Type: Research Studies
Date Published: June 6, 2012
Authors:
Research Topics:
Canada-US Relations

In the United States, Mandatory Country-of-Origin Labeling (MCOOL) was brought into force in 2008. Because of the bill, American retailers must inform consumers about the country of origin of various classes of meat products including muscle cuts of beef, pork, and lamb, as well as chicken, fish products, and other perishable food items.

The common practice in most countries is that imported products are either labeled with a simple declaration of their country of origin, or are labeled under the name of the country that has added the last substantial amount of value (such as processing) to the product. The MCOOL provision is substantially different. It requires retailers to use one of four types of labels. In the process of determining the appropriate label, the origin of the animal, where it was raised, and the country in which it was slaughtered and processed must be determined, tracked, and recorded. Over the past several decades, Canada and the United States (as well as Mexico) have developed an integrated supply chain for many red meat products in which calves and young pigs may be born in one country, raised in another, and/or slaughtered on either side of the border. Because of this, the new MCOOL label imposes by necessity a tracking, segregating, and recording system that adds significant extra cost to the integrated system of meat production.

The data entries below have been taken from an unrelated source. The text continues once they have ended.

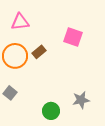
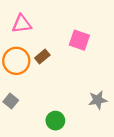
gray star: (81, 100) -> (98, 100), moved

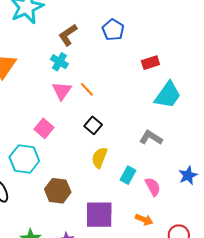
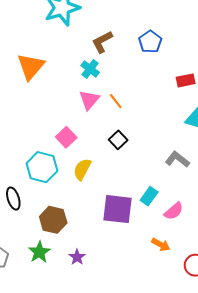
yellow semicircle: (99, 158) -> (82, 169), moved
pink semicircle: (153, 187) -> (174, 211), turned 72
brown hexagon: (58, 191) -> (53, 220), moved
purple square: (99, 215) -> (117, 209), moved

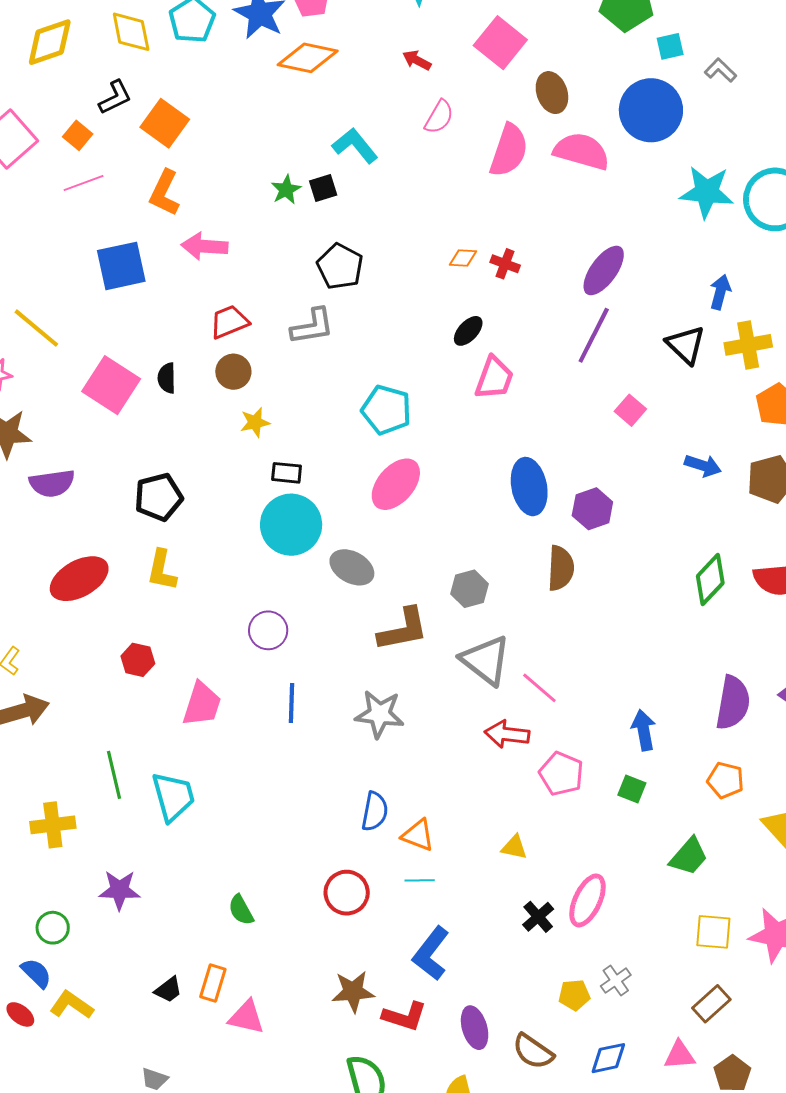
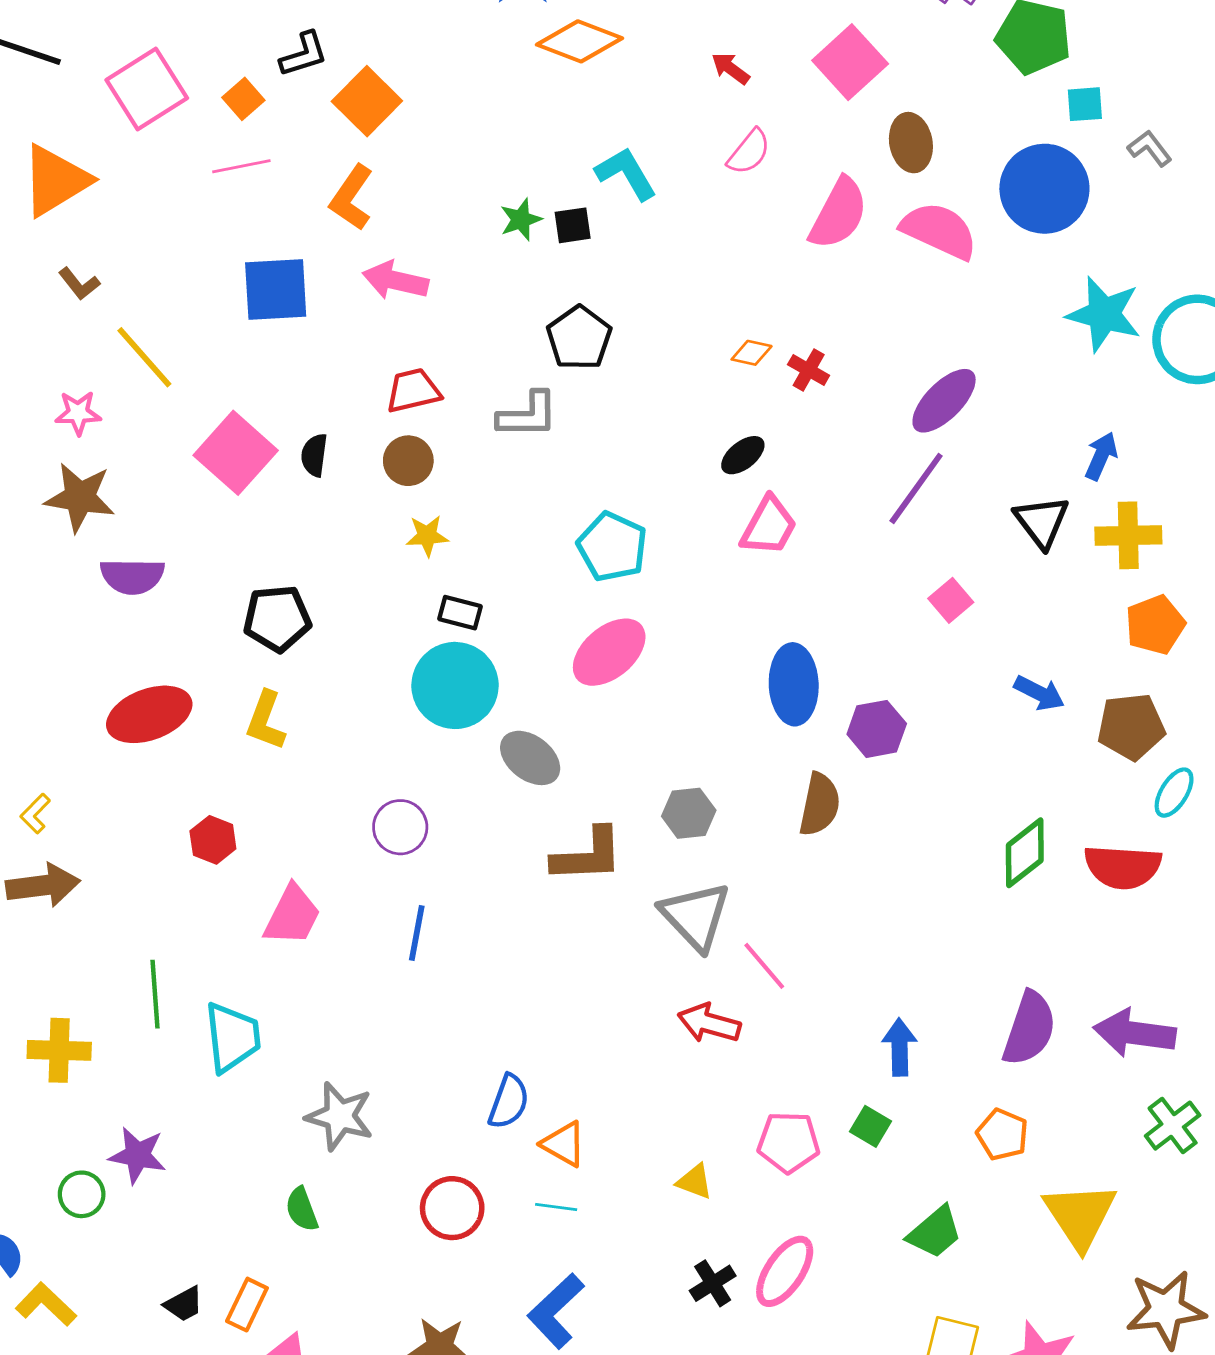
gray star: (379, 714) -> (340, 1116), moved
pink pentagon: (561, 774) -> (789, 1142), moved, turned -30
green circle: (53, 928) -> (82, 1194), moved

This extra cost threatens the efficiency created over the years between Canada and the United States (and Mexico). Producers can now choose an “all-American-all-the-time” product and in so doing avoid steep labeling costs. Contrary to what many legislators suggest—this product is not necessarily of better quality, or derived from a safer animal or a better health standard, but just happens to have cheaper transaction costs due to the criteria and processes needed to implement MCOOL.

Since MCOOL went into force, Canadian cattle and hog exports to the United States have decreased by 42 and 25 percent respectively. This drop in trade affects the US nearly as much as it affects Canada as many American processors and packers are faced with a lack of supply. There is an additional impact on employment. The livestock industry directly contributes to over 100,000 jobs in Canada and indirectly to many others. Likewise, many jobs in the United States are jeopardized by this measure.